Labor MP Peta Murphy chaired an influential committee inquiry that in June recommended a complete ban on gambling ads and promotions across all media within three years, calling out the “grooming” of children and young people.
Murphy said on Sunday: “While any reforms are welcome, what the evidence clearly shows is that nothing short of a complete ban on advertising is needed to tackle the scale of this problem.”
Anti-gambling advocate Tim Costello says half-measures are not enough.
A well-placed source said Rowland was attempting to thread the needle and would probably opt for the path of least resistance.
“This won’t be about evidence and reports. It will be a high-level political decision driven by a desire to minimise blowback from TV companies and the sports,” the source said, noting Rowland was also under pressure over this masthead’s reporting of Sportsbet’s large donations to her personal re-election fund, which prompted calls for her resignation.
Some restrictions on gambling promotion already exist.
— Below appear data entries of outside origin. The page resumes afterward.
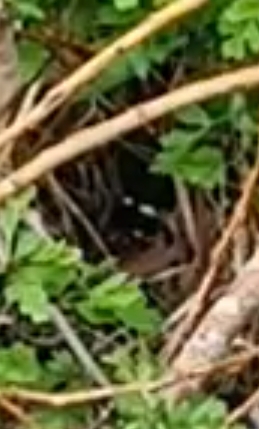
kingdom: Animalia
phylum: Chordata
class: Squamata
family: Colubridae
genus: Natrix
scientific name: Natrix natrix
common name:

Gambling ads cannot be shown during live sports events until 8.30pm, though betting firms use half-time and other breaks to advertise. Ads are also prohibited between 4pm and 7pm during shows rated C, P or G, but news and current affairs programs are excluded.
Comparing the gambling debate to that around tobacco, anti-gambling advocate Tim Costello said half-measures were tried in the form of warnings on cigarette packages, which were later ditched in favour of plain packaging.
“The equivalent to plain packaging here is the full ban. That’s where European nations are going,” he said.
“We want the ban, the public wants the ban, it’s the barbecue stopper.”
Rowland’s spokesman said the government was weighing up the recommendations of Murphy’s committee, while Coalition communications spokesman David Coleman said Rowland was moving too slowly to address the policy issue.
“It’s been almost six months since the Coalition called for gambling advertising in live sport to be banned, and still no action has been taken by the government,” he said.
Goldstein MP Zoe Daniel, a regular critic of the betting industry, said anything short of a full ban would prove “once again that the Albanese government is in the pocket of the wealthy gambling giants”, and that Rowland could be “culpable”.